Of course, if you're going to cross-compile Mach, you need the appropriate cross-development tools. See the section on cross-compilation below.
To learn more of the gory details of how the new build environment works, see the page on the build environment.
To configure the system, unpack the machine-independent and machine-dependent source trees (e.g. "mach4" and "mach4-i386") somewhere, create a separate object directory to build into, and run the configure script in the machine-dependent source tree from within the object directory. (Currently the object directories MUST be SEPARATE FROM the source directories.) If you're using a version of Mach4 earlier than UK02p21, then you'll have to specify the location of the machine-independent source tree on the configure command line with a "--with-mach4=DIR" option. Finally, type `make -r' or `make -r install' to build the kernel and optionally install it. (You don't actually have to use `-r', but GNU make runs faster if you do.) For example:
tar xvzf /tmp/mach4.tar.gz tar xvzf /tmp/mach4-i386.tar.gz mkdir obj cd obj ../mach4-i386/configure --with-mach4=../mach4 make -r make -r install
All installed files will go into directories named relative to the prefix you specify on the configure command line, or `/usr/local' by default, as per normal GNU conventions. If all goes well, an appropriate boot image should be created in the object directory, which you can use to boot Mach.
For machine-specific details on installing and booting Mach, see the following pages:
--enable-debug: Turns on various kernel debugging features, such as extensive sanity checks and (on the i386) the kernel debugger.
--enable-libmach: Enables generation of the CMU UX server-specific library libmach.a. Generally only needed in order to compile programs in the CMU USER distribution. Other Mach servers, such as those in Lites and the Hurd, only use the (more) personality-neutral standalone library libmach_sa.a.
With the new build environment you can easly cross compile Mach from a different architecture and/or OS. To cross compile from a different (non-Mach) OS but on the same processor architecture, you normally shouldn't have to do anything special; the "normal" procedure above is known to work on Linux anyway. If you have any problems, try the cross compilation procedure described below.
To cross compile from a different architecture, you will have to have all the standard cross-development tools built. In particular, Mach requires cross development versions of gcc, gas, ld, ar, and ranlib. You can get all these from prep.ai.mit.edu:/pub/{gcc-*,gas-*,binutils-*}. Just build and install them as the INSTALL files say to, using the `--target=' option to specify the target architecture and OS (e.g. `--target=i386-gnu'). It will probably be easiest if you install them in the same place your ordinary compiler is located: for example, use `--prefix=/usr' if gcc et al is in /usr/bin.
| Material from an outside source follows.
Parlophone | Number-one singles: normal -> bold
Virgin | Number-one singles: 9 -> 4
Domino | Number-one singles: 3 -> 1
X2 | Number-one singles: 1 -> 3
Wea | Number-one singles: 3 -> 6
As long as the new tools are configured for cross development, they will not overwrite the native tools that are already there, because they are given names prefixed with the target specification, e.g. `i386-gnu-gcc'.
Be sure to build and install gas and binutils before GCC. Even then, GCC may fail to compile completely because of missing header files (probably stdio.h). If it fails while trying to build libgcc2.a, then you've gotten far enough for the purposes of Mach - the compiler has already been built, and you can just `make install' at that point and go back to Mach.
To cross compile Mach itself, the only additional thing you need to do is tell the Mach build environment where to find the cross compilation tools. The normal GNU way to do this, I understand, is to specify the tools as variable overrides on the `make' command line; e.g. `make CC=i386-gnu-gcc LD=...' You can do it this way if you want; if you do, you'll need to set the variables CC, LD, AR, STRIP, and RANLIB.
However, with this Mach distribution, there's an easier way. If you specify a --target option on the command line when running Mach's configure script, (e.g. `--target=i386-gnu'), then the makefiles will automatically be set up with the default names of the development tools it uses prefixed with the target name (e.g. `i386-gnu-gcc' etc.). You can still override those defaults on the `make' command line, but it should not be necessary to if your tools are named according to the standard conventions and are in your path.
Note that the LILO boot configuration requires an as86 and ld86 to assemble. These are available on linux, but I do not know of any cross versions of these programs. (I haven't yet tried to compile them anywhere other then linux.) Therefore, if you want your kernel to be bootable with LILO, you must find a way to get bootsetup (in mach4-i386/boot) assembled and linked. A cross build that does not have the x86 tools available will simply fail to make LILO-compatible boot images for you; the resulting boot images will still boot from NetBSD or Mach boot blocks however.